# Reading passage:
<<<<
However, this does not mean that NQS are simply better, especially not when one focuses on relatively simple ones. Tensor networks states are a well-established general-purpose ansatz for quantum spin systems. The community has been using them for decades and, therefore, these techniques are already tuned to give the optimal results. On the other hand, NQSs are still a new approach. We are still searching for the optimal strategies as well as ideal networks. But there is potential. In this respect, one should also interpret the now added direct comparison of our results with the (i)DMRG results in the expected plaquette state phase. When focusing on this problematic region, the variational energy of the RBM is worse than the one given by ED (see N=20) or (i)DMRG (see the new results in Fig. 6). However, NQS can still give the correct order parameters, i.e., the physical structure of the ground state (new Fig. 6). Besides comparing the order parameter, we also show in Appendix D the structure of the ground-state clearly showing the plaquettes. The problem of too high variational energy, especially pronounced for large lattices, is related more to the learning process than to the expected limitations of small RBM NQS themselves.

Note that comparison in the DS is not necessary as RBM NQS reproduces the exact result as we discuss in the first paragraph of the added appendix D.
>>>>
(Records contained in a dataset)
<<<<
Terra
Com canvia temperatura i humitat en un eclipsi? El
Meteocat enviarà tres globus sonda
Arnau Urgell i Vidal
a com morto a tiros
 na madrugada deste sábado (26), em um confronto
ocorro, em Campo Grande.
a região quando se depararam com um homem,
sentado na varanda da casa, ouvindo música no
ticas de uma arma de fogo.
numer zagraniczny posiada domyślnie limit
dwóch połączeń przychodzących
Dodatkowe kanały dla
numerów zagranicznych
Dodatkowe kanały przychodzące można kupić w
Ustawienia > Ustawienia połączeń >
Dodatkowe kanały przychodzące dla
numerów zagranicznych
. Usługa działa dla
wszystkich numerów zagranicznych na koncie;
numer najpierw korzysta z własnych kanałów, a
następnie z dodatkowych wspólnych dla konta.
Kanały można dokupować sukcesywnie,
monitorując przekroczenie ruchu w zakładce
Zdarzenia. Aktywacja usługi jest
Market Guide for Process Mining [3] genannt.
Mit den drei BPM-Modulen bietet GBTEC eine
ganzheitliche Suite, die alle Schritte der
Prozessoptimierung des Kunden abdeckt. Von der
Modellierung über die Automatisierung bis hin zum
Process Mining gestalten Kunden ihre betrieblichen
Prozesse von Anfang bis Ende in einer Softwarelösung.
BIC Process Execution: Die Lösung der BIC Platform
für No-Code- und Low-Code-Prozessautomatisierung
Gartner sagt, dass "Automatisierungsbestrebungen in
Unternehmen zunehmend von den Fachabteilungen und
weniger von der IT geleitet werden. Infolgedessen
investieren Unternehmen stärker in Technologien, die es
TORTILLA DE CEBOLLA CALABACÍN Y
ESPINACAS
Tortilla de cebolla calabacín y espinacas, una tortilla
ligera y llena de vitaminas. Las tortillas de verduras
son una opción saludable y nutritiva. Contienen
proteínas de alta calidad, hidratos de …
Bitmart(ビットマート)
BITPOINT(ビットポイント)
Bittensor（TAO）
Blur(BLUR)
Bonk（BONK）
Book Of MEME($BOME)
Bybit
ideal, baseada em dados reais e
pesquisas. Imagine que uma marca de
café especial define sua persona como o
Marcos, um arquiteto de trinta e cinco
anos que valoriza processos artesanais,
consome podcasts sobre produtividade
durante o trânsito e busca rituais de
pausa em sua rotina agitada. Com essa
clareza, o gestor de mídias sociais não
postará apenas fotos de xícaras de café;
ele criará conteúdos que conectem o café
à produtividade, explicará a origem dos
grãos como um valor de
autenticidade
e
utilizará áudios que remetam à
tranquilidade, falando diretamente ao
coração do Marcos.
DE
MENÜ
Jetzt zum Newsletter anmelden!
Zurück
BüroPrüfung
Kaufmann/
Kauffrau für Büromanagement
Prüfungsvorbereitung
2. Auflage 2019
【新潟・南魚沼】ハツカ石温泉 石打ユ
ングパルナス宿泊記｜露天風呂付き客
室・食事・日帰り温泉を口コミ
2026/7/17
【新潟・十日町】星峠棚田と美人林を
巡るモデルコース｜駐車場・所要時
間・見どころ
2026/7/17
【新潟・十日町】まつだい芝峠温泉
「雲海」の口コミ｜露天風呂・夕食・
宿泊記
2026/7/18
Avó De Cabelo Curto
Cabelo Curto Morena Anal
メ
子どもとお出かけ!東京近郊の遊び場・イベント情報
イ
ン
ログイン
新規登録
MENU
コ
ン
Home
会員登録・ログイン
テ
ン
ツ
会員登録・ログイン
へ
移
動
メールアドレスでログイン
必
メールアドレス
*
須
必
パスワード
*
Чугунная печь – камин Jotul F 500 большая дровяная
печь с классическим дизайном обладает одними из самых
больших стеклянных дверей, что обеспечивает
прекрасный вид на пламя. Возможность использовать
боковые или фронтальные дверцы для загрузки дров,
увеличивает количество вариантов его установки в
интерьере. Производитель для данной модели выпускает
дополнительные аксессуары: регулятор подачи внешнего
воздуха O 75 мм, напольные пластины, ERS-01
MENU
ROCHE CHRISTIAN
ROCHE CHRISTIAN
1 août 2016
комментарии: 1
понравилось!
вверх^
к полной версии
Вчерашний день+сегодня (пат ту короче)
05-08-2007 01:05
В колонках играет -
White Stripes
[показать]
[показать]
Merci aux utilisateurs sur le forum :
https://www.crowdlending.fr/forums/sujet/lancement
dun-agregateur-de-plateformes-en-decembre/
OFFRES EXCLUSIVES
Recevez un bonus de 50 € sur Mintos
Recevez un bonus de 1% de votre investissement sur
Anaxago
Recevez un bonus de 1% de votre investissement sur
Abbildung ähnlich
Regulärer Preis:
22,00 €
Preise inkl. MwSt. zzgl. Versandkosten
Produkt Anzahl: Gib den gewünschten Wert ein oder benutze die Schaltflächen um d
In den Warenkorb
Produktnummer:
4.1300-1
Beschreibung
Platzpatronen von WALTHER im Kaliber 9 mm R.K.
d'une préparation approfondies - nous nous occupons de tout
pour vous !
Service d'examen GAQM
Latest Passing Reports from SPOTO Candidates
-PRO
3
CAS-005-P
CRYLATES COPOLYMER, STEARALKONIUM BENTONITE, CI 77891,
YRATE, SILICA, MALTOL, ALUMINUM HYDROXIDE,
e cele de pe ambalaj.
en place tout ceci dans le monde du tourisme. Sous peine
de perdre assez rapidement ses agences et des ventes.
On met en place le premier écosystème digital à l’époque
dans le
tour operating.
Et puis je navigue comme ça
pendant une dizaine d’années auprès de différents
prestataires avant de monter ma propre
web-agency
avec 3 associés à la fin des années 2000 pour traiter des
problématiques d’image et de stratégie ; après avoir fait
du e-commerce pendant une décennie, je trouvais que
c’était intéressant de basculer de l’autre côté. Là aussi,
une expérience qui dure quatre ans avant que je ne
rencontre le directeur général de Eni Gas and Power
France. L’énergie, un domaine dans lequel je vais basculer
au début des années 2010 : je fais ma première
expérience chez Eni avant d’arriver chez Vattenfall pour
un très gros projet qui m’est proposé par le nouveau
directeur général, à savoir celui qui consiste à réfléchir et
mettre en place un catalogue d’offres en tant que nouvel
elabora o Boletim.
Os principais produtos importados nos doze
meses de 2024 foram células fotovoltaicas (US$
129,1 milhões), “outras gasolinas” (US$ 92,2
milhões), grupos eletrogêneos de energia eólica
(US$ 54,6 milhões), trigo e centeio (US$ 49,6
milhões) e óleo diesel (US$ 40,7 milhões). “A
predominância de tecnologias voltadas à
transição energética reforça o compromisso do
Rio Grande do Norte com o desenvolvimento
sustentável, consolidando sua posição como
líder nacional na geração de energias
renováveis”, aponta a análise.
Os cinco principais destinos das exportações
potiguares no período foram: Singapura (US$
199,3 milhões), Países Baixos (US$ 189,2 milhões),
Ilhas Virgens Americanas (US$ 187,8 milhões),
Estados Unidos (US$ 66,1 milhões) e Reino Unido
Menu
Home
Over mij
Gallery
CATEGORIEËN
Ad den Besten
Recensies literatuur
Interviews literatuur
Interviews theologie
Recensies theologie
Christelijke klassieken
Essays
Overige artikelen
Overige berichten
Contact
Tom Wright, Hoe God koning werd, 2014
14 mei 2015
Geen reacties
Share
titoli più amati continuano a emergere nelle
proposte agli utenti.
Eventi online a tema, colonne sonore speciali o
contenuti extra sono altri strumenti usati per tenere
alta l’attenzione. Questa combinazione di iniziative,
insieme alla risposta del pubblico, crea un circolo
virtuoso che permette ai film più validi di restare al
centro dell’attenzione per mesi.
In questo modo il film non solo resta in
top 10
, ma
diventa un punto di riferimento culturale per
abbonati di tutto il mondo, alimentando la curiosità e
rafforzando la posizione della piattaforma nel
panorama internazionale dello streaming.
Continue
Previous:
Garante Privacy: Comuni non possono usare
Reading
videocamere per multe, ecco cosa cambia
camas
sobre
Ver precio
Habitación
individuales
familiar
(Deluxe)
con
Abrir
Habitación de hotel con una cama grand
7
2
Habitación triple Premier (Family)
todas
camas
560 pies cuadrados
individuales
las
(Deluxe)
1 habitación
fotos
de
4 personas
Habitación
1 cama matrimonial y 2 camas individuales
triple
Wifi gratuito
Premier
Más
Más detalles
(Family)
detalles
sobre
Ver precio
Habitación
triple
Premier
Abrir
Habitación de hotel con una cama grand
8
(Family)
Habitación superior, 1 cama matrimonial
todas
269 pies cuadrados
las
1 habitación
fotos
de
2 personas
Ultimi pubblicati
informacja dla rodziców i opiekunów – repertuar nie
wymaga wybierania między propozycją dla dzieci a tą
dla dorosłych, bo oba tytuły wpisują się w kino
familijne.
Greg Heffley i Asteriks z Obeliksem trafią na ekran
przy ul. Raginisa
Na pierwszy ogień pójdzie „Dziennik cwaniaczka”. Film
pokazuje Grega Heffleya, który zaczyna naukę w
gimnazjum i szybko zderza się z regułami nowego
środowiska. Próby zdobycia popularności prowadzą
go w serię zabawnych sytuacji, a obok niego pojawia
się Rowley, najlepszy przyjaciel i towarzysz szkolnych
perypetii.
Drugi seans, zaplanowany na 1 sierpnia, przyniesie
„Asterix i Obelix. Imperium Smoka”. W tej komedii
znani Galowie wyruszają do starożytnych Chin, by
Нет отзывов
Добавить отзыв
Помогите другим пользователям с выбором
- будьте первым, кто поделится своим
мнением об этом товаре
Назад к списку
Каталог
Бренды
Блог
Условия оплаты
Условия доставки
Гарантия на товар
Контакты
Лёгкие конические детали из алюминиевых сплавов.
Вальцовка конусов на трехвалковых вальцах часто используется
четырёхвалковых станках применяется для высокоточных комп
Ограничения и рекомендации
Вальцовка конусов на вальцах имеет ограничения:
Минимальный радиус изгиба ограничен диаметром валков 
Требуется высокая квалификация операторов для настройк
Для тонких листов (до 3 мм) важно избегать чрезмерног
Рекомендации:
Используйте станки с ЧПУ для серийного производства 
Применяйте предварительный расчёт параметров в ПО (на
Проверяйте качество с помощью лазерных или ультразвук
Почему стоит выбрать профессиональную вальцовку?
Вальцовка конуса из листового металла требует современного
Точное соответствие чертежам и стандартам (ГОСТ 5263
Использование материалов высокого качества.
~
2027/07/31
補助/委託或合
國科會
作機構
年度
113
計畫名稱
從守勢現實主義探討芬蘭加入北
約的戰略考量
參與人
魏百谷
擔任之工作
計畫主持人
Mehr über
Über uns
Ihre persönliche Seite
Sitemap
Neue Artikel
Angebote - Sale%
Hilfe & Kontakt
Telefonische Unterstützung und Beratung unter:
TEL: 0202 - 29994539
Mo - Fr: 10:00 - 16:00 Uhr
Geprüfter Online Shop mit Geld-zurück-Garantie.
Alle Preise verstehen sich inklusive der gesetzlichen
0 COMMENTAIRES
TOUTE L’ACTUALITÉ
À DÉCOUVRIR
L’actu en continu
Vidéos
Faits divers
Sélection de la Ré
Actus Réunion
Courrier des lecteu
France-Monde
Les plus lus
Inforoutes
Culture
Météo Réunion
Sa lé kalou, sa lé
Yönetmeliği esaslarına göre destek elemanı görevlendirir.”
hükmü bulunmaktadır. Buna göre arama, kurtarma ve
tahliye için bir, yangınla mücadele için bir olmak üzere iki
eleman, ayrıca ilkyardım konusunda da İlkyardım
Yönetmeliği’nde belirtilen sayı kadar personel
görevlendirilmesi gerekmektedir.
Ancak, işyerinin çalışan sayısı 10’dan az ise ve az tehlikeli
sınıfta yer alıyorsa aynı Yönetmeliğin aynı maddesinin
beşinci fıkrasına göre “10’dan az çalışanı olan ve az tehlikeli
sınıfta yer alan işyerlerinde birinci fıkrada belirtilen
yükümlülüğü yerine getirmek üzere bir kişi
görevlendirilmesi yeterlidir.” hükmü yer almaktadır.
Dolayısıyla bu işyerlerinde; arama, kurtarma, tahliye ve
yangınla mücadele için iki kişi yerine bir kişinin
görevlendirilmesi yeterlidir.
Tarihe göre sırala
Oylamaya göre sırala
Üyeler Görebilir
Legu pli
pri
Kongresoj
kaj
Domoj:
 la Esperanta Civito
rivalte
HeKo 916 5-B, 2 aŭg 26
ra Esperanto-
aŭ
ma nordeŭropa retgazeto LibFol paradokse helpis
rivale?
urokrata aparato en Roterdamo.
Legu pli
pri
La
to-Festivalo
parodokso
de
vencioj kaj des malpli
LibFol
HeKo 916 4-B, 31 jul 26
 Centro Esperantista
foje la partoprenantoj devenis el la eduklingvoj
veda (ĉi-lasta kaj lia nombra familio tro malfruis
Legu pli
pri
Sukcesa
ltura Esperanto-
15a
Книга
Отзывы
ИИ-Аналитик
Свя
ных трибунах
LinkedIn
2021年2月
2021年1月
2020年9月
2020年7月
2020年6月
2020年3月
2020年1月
>>>>
# Task set:
1) List every abbreviation of two or more capital letters that appears in the passage on NQS and tensor networks, counting singular and plural forms as one.
2) Answer these questions about the passage on NQS and tensor networks:
(a) For how long has the community been using tensor network states?
(b) Which system size is given for the ED comparison?
(c) To what does the passage attribute the problem of too high variational energy?

# List of solutions:
1) NQS, RBM, ED, (i)DMRG, DS

2)
(a) For decades.
(b) N=20.
(c) To the learning process, more than to the expected limitations of small RBM NQS themselves.